Which investors will invest in your startup? - bjonathan
http://www.gabrielweinberg.com/blog/2013/03/which-investors-will-invest-in-your-startup.html
======
gbelote
This post is great. Having been through YC and TechStars (separate companies)
and founding a crowdinvesting platform, it seems to me that early stage
investing is very much about who you are and the relationships you've built.
You can raise money and survive without significant traction a priori.

What's interesting to me is how the barrier for investing is being lowered
(e.g. JOBS act) and how that's going to impact the dynamic of raising money.
Startups are going to be able to find people in their industry who grok what
they're doing (e.g. their customers) and raise small amounts of money from
many people. It's going to be easier for investors to make more small bets
($1k instead of $50k), so I think the need for obvious traction early on
(graphs going "up and to the right") is going to keep decreasing and it's
going to be more about speaking to a niche of investors in your space and
being great with product and communication.

------
elvisds
Does "Investing in You", "Investing in your idea/team", and "Investing in
traction" correspond to Angel, Seed and VC funding? If yes, this might mean
the answer to "Investing in ..." should help you decide what round of funding
to raise.
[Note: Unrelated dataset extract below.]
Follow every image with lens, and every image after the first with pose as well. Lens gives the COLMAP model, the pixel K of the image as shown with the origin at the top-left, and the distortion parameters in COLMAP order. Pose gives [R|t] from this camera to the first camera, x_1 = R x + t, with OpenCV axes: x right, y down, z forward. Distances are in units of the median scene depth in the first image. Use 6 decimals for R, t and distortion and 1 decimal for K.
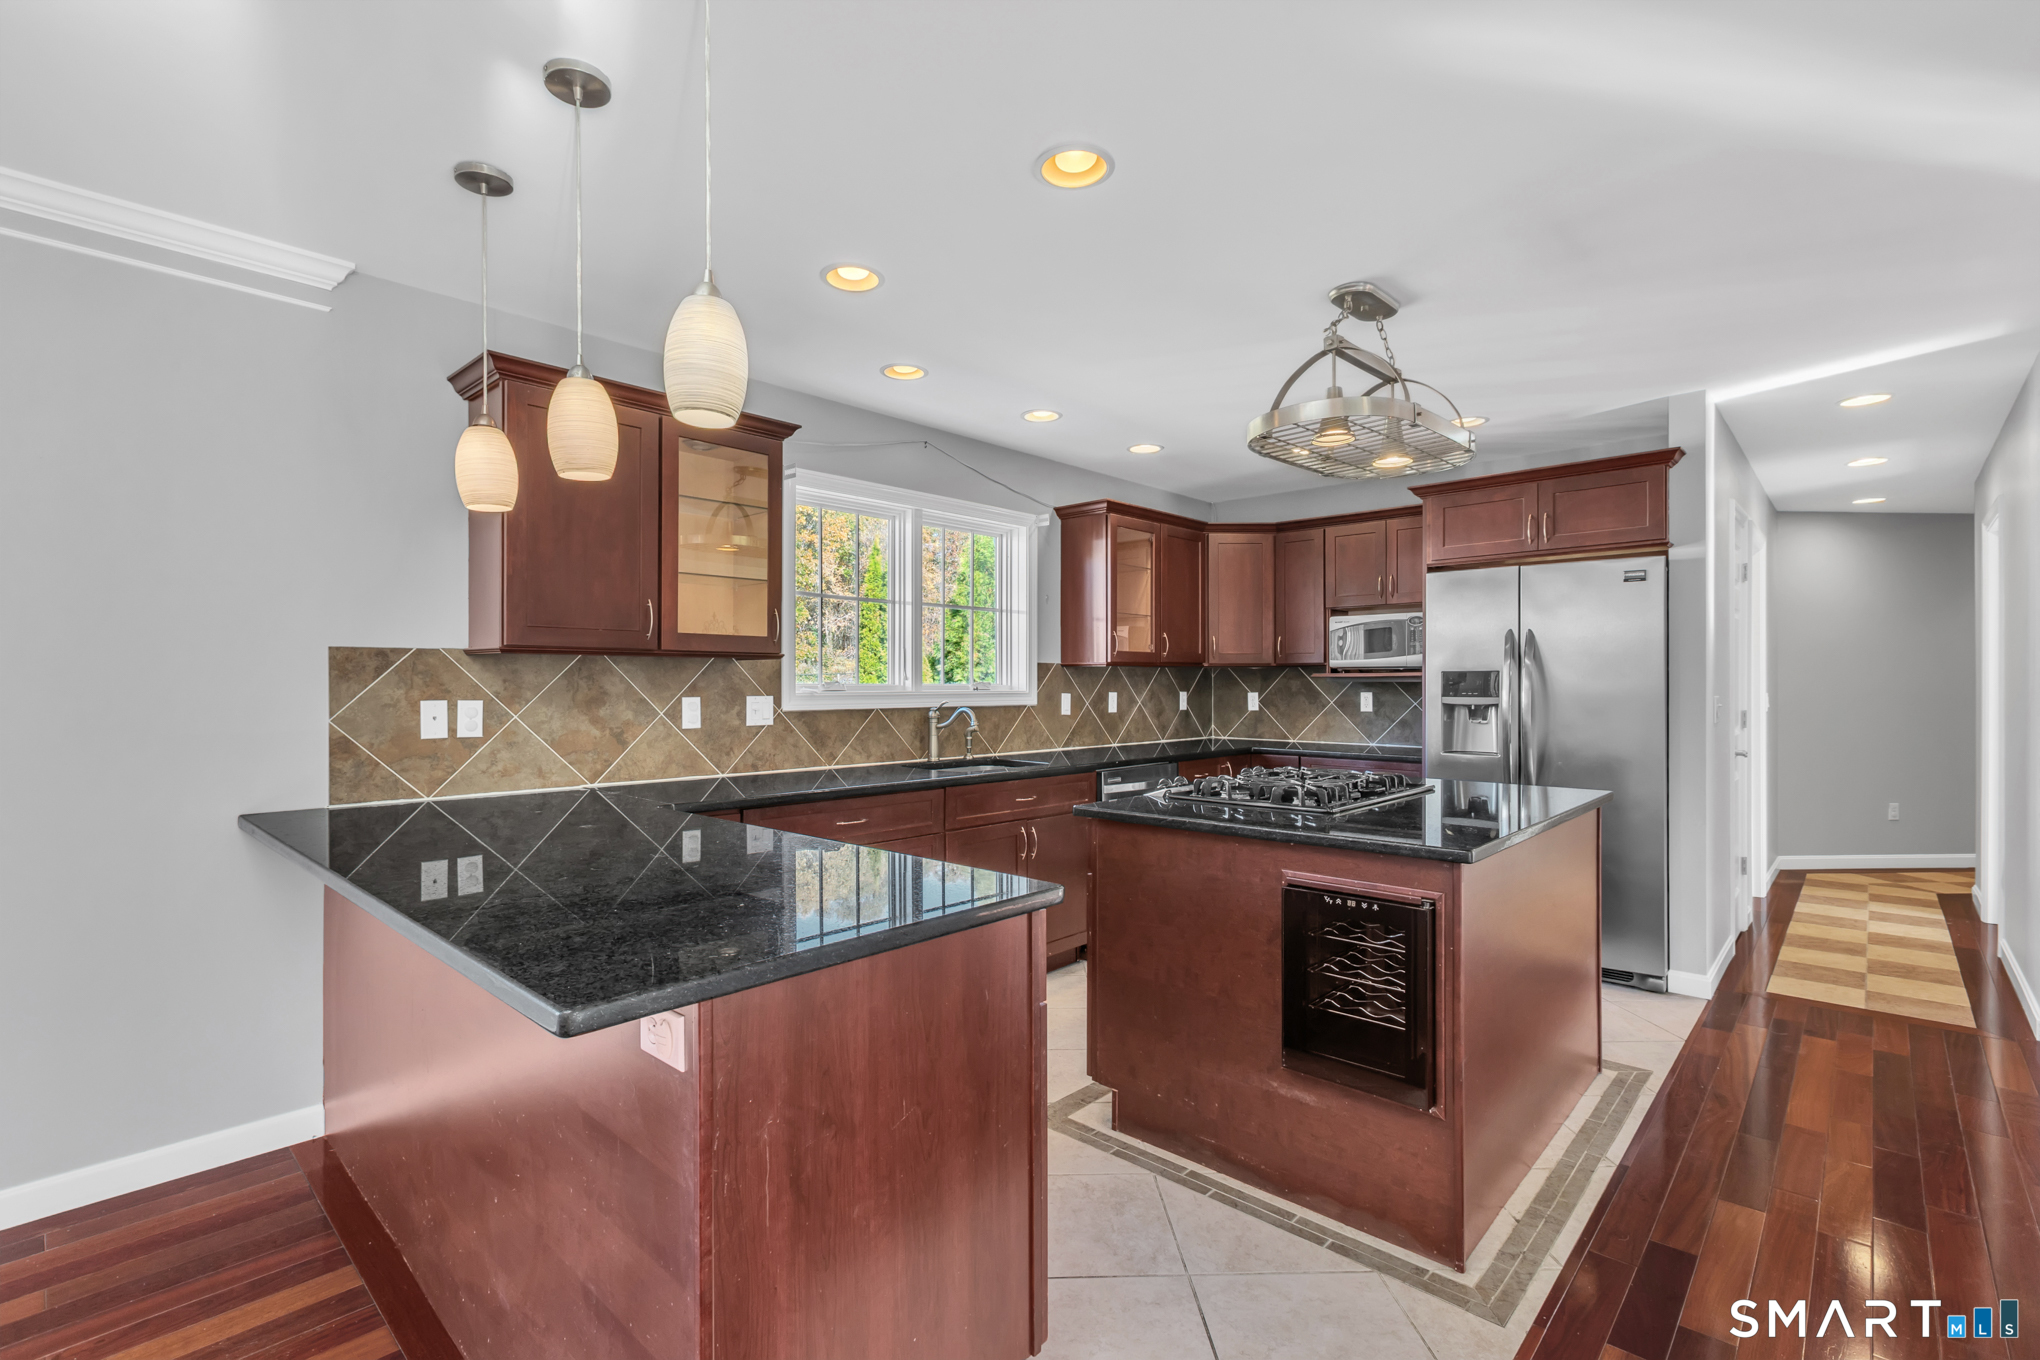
lens RADIAL K [[925.6, 0, 1014.1], [0, 925.6, 682.8], [0, 0, 1]] dist [-0.004636, 0.002430]
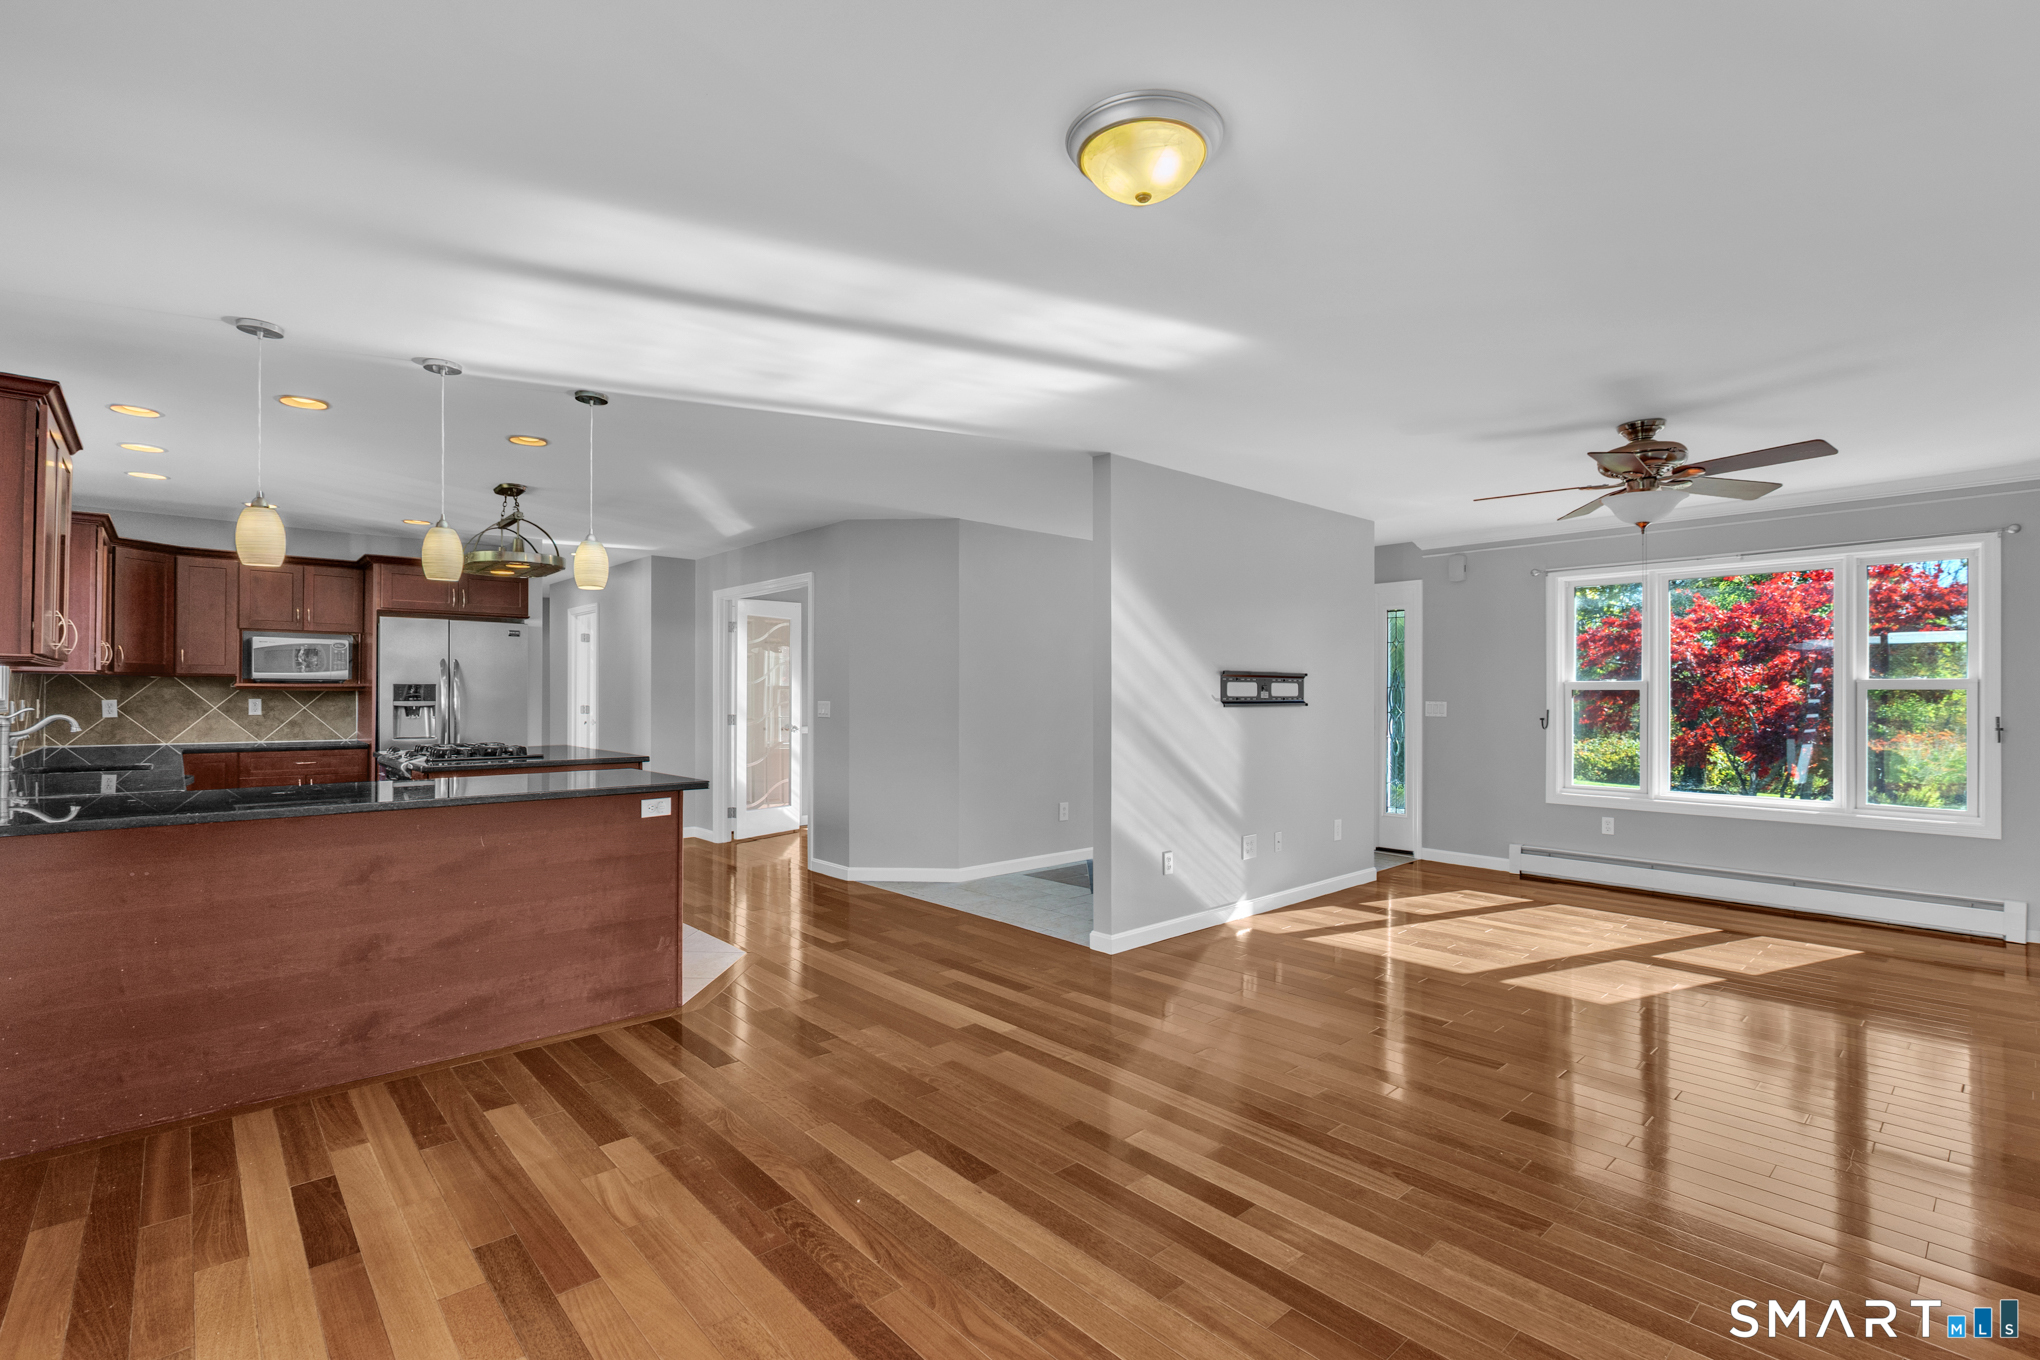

If you already have traction, you might be in a good position to
approach a VC. If you just have an idea or a team, then you must approach an
incubator/seed fund...

------
crapshoot101
I don't know how much I agree with this - at the seed stage, in many cases,
the ONLY thing you're betting on is the team. Ie, that they have a coherent
idea is a good thing, but you're really betting on them figuring something
out. Of course, there's seed (like YC thinks of it) and seed (literally, the
first $20k).

------
prakster
The third pie-chart is categorically wrong. I get the key point Gabriel is
trying to make (that it's all about the team), but that green should at least
be over 1/3rd of the pie.

------
niggler
I wonder if "Investing in You" should be included somewhere before "Investing
in Your Team" -- in some sense, that separates the "friends and family" from
the "incubators"

------
anonfunction
Great post and it certainly brings up a valid point, which is traction trumps
all.